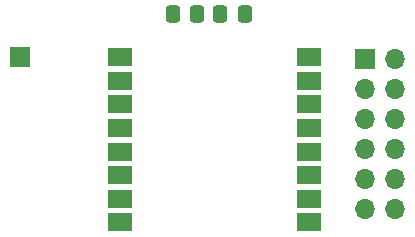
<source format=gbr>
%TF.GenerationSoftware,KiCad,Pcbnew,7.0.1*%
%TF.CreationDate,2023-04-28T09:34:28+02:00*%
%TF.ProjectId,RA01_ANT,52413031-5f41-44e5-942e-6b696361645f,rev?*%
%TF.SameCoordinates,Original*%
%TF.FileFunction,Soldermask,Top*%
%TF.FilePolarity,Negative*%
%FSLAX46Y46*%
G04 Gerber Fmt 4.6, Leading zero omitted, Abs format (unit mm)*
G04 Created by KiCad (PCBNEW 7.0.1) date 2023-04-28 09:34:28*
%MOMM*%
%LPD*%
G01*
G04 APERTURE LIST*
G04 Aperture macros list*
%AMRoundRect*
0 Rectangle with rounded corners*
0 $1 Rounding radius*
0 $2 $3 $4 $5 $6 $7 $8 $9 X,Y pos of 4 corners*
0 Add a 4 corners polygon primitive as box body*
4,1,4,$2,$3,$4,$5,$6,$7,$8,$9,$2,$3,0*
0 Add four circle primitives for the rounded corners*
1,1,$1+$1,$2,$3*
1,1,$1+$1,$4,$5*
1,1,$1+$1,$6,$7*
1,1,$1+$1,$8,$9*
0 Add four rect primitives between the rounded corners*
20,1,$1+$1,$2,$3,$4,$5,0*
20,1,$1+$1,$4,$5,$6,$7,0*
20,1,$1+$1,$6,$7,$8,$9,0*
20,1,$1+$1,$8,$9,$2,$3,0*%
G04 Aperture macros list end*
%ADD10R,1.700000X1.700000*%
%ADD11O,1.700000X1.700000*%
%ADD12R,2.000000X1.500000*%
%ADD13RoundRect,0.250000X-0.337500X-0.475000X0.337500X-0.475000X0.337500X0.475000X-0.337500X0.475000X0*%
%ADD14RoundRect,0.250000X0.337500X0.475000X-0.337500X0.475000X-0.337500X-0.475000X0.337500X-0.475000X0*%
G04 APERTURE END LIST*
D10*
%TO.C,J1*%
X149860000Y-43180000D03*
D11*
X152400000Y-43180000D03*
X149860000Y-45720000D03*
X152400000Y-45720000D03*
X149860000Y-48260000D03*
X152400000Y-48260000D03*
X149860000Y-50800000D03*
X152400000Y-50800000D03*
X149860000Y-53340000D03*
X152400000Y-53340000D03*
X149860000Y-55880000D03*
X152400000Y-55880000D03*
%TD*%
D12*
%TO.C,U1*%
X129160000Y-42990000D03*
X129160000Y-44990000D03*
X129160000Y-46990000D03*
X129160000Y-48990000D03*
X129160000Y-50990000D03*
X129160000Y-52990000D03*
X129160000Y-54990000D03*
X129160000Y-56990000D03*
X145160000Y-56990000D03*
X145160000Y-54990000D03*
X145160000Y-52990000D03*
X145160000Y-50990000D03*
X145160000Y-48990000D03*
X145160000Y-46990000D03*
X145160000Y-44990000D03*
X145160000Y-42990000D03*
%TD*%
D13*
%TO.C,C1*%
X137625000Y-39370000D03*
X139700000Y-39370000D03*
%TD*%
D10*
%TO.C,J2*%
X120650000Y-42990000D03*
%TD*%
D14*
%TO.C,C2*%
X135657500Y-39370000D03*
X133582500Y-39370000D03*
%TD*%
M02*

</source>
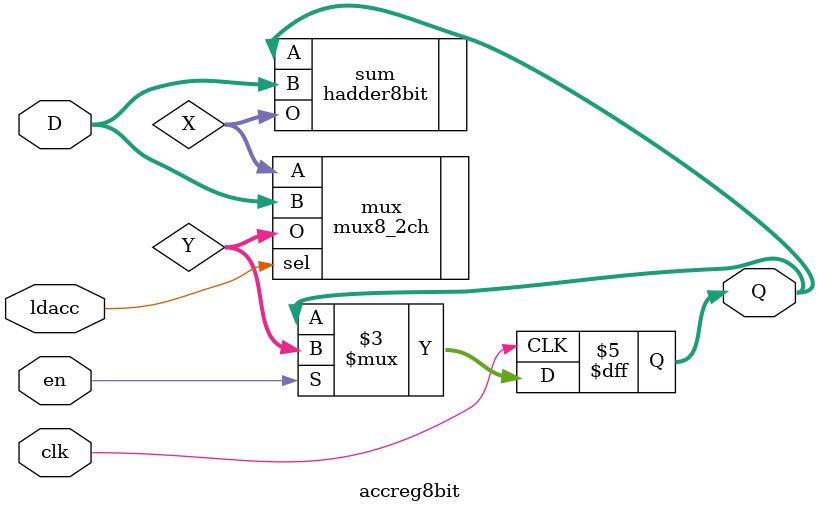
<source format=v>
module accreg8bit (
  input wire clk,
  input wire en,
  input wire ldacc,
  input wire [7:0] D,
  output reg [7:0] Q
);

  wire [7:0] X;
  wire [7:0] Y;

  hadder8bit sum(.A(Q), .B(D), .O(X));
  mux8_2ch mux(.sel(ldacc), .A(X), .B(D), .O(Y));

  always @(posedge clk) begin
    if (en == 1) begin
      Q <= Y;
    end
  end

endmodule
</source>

______________________________

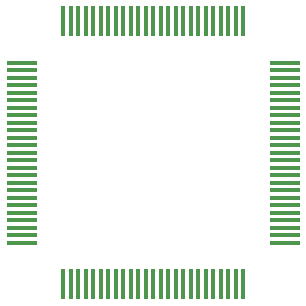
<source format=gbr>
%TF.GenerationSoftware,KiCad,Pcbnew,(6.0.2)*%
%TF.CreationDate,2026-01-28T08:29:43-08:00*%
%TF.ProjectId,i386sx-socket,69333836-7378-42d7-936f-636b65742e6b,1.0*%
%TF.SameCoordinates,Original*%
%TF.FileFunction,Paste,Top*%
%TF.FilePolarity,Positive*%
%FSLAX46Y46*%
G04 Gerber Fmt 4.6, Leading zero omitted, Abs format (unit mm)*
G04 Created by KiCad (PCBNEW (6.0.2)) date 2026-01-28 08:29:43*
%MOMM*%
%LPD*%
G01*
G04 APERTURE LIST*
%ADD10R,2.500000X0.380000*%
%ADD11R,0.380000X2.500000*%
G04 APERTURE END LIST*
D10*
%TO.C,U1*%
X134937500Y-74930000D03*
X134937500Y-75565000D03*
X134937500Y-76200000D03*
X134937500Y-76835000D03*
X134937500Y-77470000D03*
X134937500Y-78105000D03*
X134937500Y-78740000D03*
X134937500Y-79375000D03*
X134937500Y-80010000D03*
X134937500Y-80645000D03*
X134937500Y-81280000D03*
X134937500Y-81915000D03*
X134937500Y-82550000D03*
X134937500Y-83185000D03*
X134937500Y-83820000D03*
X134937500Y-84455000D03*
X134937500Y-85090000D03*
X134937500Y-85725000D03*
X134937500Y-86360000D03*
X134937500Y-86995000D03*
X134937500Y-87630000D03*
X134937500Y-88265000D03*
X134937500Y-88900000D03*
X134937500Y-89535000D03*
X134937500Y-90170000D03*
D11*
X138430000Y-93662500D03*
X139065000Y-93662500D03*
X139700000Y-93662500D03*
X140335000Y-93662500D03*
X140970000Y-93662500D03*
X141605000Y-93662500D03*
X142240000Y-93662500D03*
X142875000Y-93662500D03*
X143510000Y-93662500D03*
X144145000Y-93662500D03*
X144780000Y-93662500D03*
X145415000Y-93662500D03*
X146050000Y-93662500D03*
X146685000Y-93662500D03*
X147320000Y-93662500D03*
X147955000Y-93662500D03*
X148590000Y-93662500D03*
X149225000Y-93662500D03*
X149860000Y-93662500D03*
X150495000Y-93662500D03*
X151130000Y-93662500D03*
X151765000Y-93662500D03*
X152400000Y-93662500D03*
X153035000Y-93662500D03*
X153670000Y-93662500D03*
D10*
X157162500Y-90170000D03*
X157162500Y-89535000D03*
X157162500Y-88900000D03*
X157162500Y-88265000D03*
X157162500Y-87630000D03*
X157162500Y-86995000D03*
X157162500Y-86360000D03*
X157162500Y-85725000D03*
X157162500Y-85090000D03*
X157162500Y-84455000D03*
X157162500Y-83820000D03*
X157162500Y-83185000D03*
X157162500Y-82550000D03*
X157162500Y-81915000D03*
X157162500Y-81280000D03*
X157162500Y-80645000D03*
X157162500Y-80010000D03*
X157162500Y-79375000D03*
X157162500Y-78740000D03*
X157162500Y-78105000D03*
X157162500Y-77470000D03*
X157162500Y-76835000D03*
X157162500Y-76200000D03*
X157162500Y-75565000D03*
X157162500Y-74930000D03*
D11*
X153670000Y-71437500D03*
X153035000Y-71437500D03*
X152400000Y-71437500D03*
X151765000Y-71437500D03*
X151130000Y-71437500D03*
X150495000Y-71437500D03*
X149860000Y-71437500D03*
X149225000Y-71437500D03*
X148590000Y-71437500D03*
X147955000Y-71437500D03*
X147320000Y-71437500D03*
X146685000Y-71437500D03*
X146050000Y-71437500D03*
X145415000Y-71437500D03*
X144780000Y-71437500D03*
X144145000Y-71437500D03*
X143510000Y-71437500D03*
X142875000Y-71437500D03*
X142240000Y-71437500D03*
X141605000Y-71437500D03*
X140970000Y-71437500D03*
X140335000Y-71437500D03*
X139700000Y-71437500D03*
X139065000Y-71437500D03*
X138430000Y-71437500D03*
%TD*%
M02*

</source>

______________________________

Instruction:
Nothing but the lines from the one with "X129160000Y-56990000D03*" to the one with "<source format=v>" above, both included, should be transcribed, exactly and without pictures.

Worked solution:
X129160000Y-56990000D03*
X145160000Y-56990000D03*
X145160000Y-54990000D03*
X145160000Y-52990000D03*
X145160000Y-50990000D03*
X145160000Y-48990000D03*
X145160000Y-46990000D03*
X145160000Y-44990000D03*
X145160000Y-42990000D03*
%TD*%
D13*
%TO.C,C1*%
X137625000Y-39370000D03*
X139700000Y-39370000D03*
%TD*%
D10*
%TO.C,J2*%
X120650000Y-42990000D03*
%TD*%
D14*
%TO.C,C2*%
X135657500Y-39370000D03*
X133582500Y-39370000D03*
%TD*%
M02*

</source>
<source format=v>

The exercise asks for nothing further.